----- Metin bölümü

Uzaktan Eğitim gelecekte nasıl uygulanmalı?
Birçok dünya ülkesini etkisi altında bırakan ve dolayısıyla Türkiye’yi de etkileyen salgının olduğu şu günlerde eğitim üzerine daha da fazla kafa yorma imkanına sahibiz. Eğitim ile ilgili daha fazla kitap okumak, daha fazla film izlemek gibi geleneksel yaklaşımlardan öte gerçekçi ve rasyonel bir yaklaşımla, profesyonel anlamda süreci iyi analiz etmek, derinlemesine ele almak gerekiyor. Okul-öğrenci-veli paydaşları olmak üzere eğitim süreci içerisinde doğrudan veya dolaylı olarak müdahil olan etmenleri, unsurları iyi bir sosyolojik ve psikolojik yaklaşımlarla analiz ettiğimizde uzaktan eğitim sürecini hem daha verimli ve keyifli hale dönüştürmüş hem de ideal hedeflere ulaşımı kolaylaştırmış oluruz.

----------

- **Alıştırmalar**
1/ Uzaktan eğitim yazısında "Birçok dünya ülkesini" diye başlayan paragrafı, ana bilgilerini koruyarak kısa bir madde listesine dönüştürün.
2/ Uzaktan eğitim yazısında eğitim sürecinin paydaşları olarak hangileri sayılıyor?
3/ Uzaktan eğitim yazısının "Birçok dünya ülkesini" ile başlayıp "ulaşımı kolaylaştırmış oluruz." ile biten kısmını hiç değiştirmeden geri verin.

----- Veri kayıtları

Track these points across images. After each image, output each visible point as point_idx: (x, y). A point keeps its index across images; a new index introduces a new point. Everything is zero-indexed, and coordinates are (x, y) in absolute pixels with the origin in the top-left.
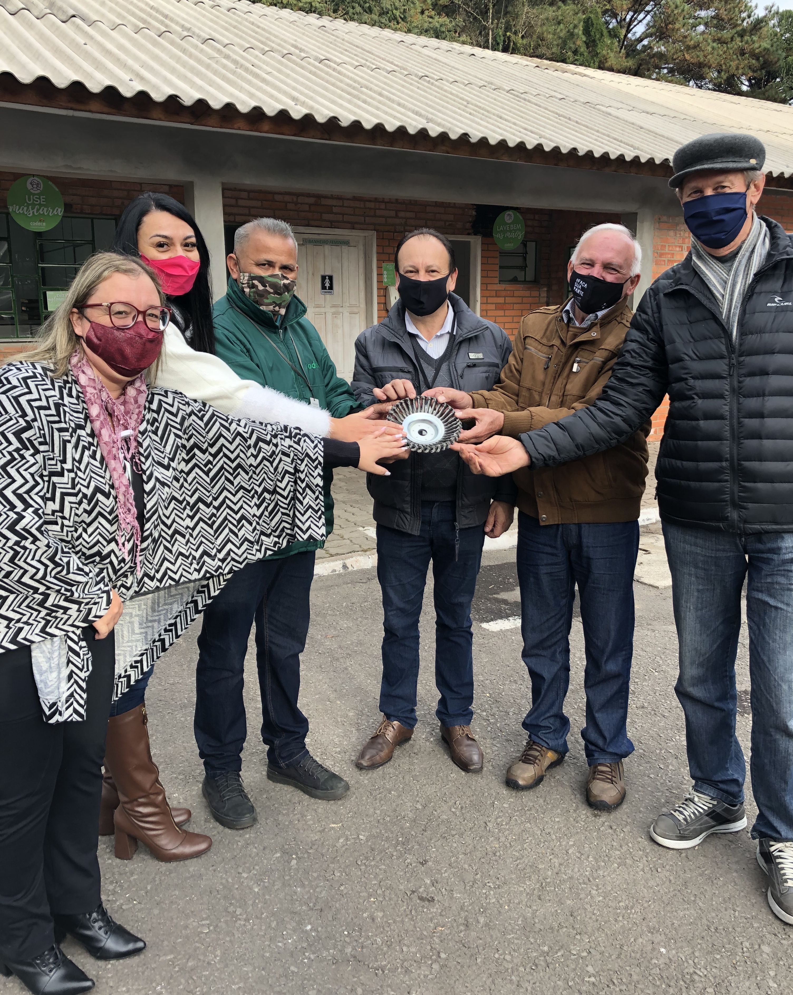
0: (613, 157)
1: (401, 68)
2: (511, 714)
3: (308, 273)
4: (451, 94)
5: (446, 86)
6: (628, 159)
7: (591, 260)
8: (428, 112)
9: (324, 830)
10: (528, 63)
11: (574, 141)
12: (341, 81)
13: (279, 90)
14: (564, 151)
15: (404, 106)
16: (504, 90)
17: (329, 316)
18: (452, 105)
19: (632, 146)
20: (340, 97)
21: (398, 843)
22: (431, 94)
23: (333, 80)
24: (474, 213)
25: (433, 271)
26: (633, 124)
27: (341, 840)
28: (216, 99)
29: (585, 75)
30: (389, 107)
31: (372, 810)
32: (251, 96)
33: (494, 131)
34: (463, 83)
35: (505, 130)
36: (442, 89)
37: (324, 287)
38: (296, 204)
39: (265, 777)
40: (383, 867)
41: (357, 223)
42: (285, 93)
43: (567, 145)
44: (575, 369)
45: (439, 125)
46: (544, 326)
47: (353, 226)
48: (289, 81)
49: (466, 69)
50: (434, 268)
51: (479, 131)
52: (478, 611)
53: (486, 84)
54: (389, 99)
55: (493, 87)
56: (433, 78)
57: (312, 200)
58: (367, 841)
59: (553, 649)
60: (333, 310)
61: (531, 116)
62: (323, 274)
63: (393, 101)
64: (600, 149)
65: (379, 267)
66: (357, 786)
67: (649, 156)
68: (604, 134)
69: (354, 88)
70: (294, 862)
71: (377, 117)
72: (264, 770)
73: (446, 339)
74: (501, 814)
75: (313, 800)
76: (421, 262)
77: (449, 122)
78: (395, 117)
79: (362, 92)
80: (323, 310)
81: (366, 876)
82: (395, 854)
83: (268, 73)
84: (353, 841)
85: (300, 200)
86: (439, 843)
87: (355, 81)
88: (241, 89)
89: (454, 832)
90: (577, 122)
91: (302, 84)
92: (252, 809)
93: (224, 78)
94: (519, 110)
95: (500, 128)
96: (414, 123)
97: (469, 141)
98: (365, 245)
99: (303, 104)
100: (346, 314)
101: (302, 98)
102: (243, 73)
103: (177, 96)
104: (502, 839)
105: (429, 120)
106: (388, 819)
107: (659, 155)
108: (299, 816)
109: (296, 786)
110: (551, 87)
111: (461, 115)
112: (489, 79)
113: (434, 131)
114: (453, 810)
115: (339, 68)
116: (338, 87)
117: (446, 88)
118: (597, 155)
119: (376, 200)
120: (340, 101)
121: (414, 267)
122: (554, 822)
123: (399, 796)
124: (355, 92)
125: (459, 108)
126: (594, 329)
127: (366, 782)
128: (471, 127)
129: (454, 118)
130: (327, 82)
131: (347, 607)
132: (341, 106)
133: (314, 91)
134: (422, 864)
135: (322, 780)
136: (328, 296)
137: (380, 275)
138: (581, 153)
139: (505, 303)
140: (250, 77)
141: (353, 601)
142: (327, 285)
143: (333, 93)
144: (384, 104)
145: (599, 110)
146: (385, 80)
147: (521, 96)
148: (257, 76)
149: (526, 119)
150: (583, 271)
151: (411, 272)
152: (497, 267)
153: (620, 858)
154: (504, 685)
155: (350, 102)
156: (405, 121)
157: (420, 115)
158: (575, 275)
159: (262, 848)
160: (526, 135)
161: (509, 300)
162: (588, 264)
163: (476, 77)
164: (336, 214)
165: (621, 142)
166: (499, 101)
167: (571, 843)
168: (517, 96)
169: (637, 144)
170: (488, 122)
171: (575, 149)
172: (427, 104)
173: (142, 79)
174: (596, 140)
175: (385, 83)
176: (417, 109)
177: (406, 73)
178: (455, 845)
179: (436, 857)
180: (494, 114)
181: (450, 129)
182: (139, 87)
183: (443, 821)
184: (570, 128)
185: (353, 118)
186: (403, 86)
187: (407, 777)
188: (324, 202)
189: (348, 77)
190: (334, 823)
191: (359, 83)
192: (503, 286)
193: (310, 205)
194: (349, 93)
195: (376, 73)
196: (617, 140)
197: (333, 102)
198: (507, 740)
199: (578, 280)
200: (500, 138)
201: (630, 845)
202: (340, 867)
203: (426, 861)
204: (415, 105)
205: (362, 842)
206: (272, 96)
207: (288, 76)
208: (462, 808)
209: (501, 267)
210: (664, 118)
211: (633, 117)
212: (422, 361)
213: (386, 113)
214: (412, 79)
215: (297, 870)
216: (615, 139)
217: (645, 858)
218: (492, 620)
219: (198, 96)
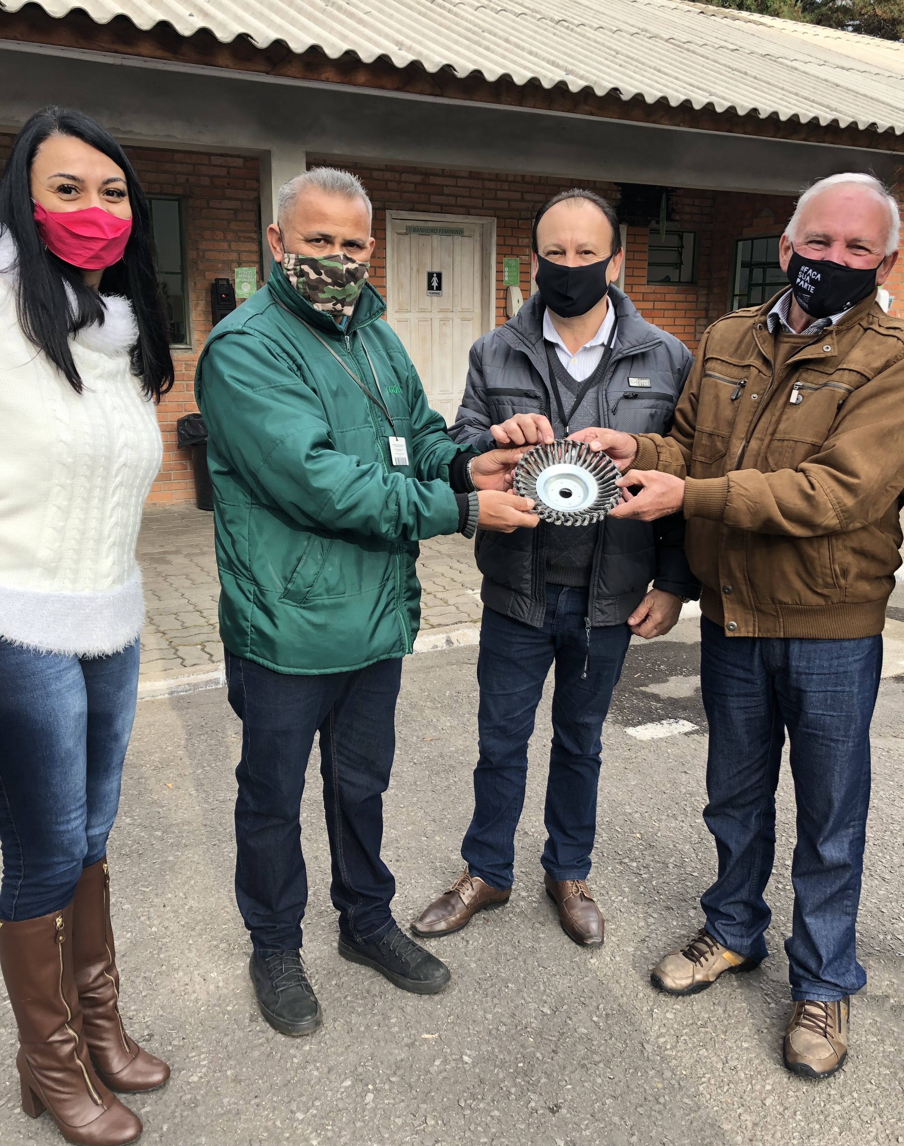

----------

- **Maddelere göre yanıtlar**
1/
- Pek çok ülkeyi ve Türkiye'yi etkileyen salgın döneminde eğitim üzerine daha fazla düşünme imkânı vardır.
- Kitap okumak, film izlemek gibi geleneksel yaklaşımların ötesine geçilmelidir. Süreç gerçekçi, rasyonel ve profesyonel bir yaklaşımla analiz edilip derinlemesine ele alınmalıdır.
- Okul, öğrenci ve veli başta olmak üzere sürece doğrudan ya da dolaylı katılan etmenler sosyolojik ve psikolojik yaklaşımlarla incelenirse uzaktan eğitim daha verimli ve keyifli olur. Böylece ideal hedeflere ulaşmak da kolaylaşır.

2/ Okul, öğrenci ve veli.

3/
Birçok dünya ülkesini etkisi altında bırakan ve dolayısıyla Türkiye’yi de etkileyen salgının olduğu şu günlerde eğitim üzerine daha da fazla kafa yorma imkanına sahibiz. Eğitim ile ilgili daha fazla kitap okumak, daha fazla film izlemek gibi geleneksel yaklaşımlardan öte gerçekçi ve rasyonel bir yaklaşımla, profesyonel anlamda süreci iyi analiz etmek, derinlemesine ele almak gerekiyor. Okul-öğrenci-veli paydaşları olmak üzere eğitim süreci içerisinde doğrudan veya dolaylı olarak müdahil olan etmenleri, unsurları iyi bir sosyolojik ve psikolojik yaklaşımlarla analiz ettiğimizde uzaktan eğitim sürecini hem daha verimli ve keyifli hale dönüştürmüş hem de ideal hedeflere ulaşımı kolaylaştırmış oluruz.